▶ TASK DIRECTIONS:
Exactly the lines from the one that contains "Where is the light switch? Give a box." through the end of the material below are to be output, the first and last included.

Content starts

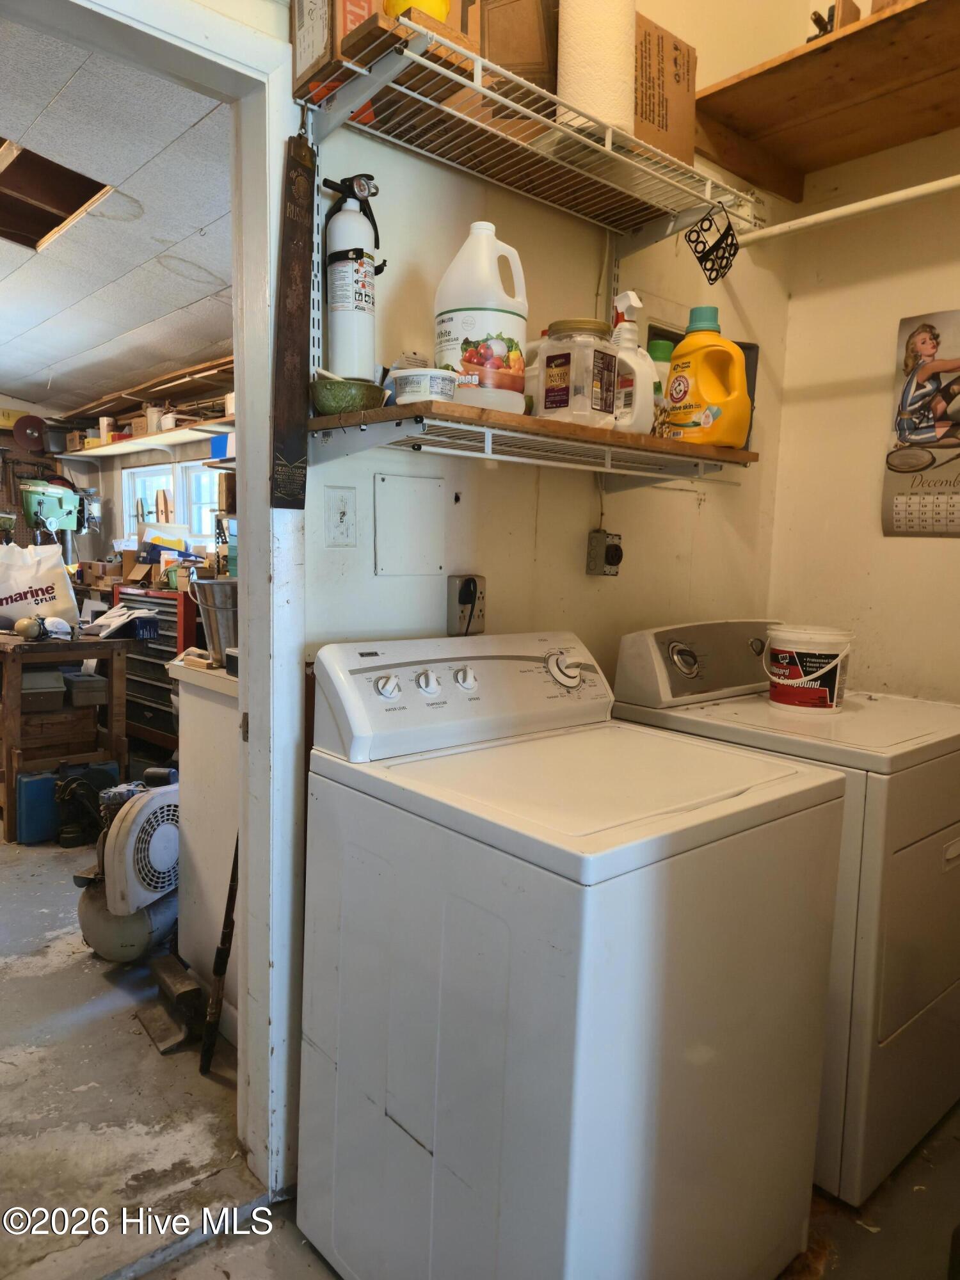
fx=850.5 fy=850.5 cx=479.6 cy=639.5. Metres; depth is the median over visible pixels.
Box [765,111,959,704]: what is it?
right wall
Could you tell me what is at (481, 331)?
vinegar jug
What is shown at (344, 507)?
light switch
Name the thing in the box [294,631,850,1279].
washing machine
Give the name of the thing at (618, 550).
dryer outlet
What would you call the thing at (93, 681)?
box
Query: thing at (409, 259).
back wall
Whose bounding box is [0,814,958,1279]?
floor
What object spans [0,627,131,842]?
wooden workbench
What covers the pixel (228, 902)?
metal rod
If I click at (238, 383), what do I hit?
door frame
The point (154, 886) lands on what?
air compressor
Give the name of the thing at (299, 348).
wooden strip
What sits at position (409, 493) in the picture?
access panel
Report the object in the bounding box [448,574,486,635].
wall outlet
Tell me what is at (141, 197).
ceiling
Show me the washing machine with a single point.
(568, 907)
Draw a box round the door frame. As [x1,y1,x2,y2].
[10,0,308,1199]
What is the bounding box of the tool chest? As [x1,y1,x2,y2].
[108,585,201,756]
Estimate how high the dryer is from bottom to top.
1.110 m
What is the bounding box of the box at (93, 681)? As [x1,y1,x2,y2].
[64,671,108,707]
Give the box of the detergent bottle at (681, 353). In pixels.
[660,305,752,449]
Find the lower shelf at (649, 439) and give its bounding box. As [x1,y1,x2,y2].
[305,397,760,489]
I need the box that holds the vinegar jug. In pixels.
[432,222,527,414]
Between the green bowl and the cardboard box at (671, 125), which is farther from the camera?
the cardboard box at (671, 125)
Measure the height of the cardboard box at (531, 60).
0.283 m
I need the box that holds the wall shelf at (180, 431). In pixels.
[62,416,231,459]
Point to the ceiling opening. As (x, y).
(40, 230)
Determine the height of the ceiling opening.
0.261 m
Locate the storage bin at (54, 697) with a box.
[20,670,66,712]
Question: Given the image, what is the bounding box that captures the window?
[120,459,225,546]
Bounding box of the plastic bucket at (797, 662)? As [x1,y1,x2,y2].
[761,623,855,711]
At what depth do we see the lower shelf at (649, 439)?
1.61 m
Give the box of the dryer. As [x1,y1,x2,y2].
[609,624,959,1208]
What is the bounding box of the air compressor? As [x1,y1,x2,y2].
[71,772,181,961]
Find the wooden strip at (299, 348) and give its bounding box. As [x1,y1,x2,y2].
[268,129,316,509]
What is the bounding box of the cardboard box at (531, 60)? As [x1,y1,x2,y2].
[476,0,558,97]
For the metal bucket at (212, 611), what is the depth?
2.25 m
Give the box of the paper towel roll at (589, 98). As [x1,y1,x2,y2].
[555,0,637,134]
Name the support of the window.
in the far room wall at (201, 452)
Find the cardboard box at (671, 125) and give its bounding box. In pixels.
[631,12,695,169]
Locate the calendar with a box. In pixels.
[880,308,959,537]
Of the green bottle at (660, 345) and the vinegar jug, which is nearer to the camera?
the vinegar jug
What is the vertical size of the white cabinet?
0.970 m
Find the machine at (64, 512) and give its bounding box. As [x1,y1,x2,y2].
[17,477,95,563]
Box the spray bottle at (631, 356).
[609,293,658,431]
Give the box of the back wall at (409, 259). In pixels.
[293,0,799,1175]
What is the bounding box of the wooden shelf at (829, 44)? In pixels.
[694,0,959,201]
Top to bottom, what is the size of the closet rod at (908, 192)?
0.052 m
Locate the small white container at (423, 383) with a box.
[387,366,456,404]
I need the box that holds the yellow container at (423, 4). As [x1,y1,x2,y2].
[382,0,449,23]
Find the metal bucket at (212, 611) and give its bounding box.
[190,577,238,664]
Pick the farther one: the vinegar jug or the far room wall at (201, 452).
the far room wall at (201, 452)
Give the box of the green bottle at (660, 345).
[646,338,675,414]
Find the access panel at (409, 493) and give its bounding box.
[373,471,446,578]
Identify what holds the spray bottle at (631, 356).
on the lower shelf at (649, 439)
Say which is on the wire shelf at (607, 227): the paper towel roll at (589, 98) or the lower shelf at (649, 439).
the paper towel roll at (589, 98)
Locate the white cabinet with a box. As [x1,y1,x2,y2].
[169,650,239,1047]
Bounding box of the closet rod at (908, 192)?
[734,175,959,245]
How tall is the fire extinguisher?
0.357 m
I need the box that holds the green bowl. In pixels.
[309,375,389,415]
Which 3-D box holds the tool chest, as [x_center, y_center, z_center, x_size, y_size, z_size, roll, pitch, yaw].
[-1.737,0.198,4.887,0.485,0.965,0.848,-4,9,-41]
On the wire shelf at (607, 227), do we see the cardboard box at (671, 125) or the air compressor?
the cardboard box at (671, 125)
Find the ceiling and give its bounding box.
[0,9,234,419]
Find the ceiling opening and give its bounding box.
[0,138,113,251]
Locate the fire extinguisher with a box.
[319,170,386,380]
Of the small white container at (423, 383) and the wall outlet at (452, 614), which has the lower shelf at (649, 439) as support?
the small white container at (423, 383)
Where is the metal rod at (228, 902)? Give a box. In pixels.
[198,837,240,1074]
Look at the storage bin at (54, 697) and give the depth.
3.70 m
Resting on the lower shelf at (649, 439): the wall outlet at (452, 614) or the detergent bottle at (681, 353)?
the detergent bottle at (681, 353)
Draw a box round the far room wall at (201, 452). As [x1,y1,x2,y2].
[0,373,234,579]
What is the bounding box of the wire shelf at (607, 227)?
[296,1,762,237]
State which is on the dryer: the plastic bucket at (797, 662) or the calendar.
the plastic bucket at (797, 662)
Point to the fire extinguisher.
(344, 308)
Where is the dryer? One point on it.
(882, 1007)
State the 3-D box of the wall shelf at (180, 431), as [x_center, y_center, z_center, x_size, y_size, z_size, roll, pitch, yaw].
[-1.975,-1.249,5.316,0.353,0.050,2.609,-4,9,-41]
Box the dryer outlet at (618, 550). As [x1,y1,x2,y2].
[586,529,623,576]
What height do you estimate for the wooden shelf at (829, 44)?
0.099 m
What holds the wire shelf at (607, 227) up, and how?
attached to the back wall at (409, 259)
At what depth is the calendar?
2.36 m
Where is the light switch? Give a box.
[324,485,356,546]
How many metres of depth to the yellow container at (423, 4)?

Content ends

▶ ANSWER FOR THE TASK:
Where is the light switch? Give a box.
[324,485,356,546]
How many metres of depth to the yellow container at (423, 4)?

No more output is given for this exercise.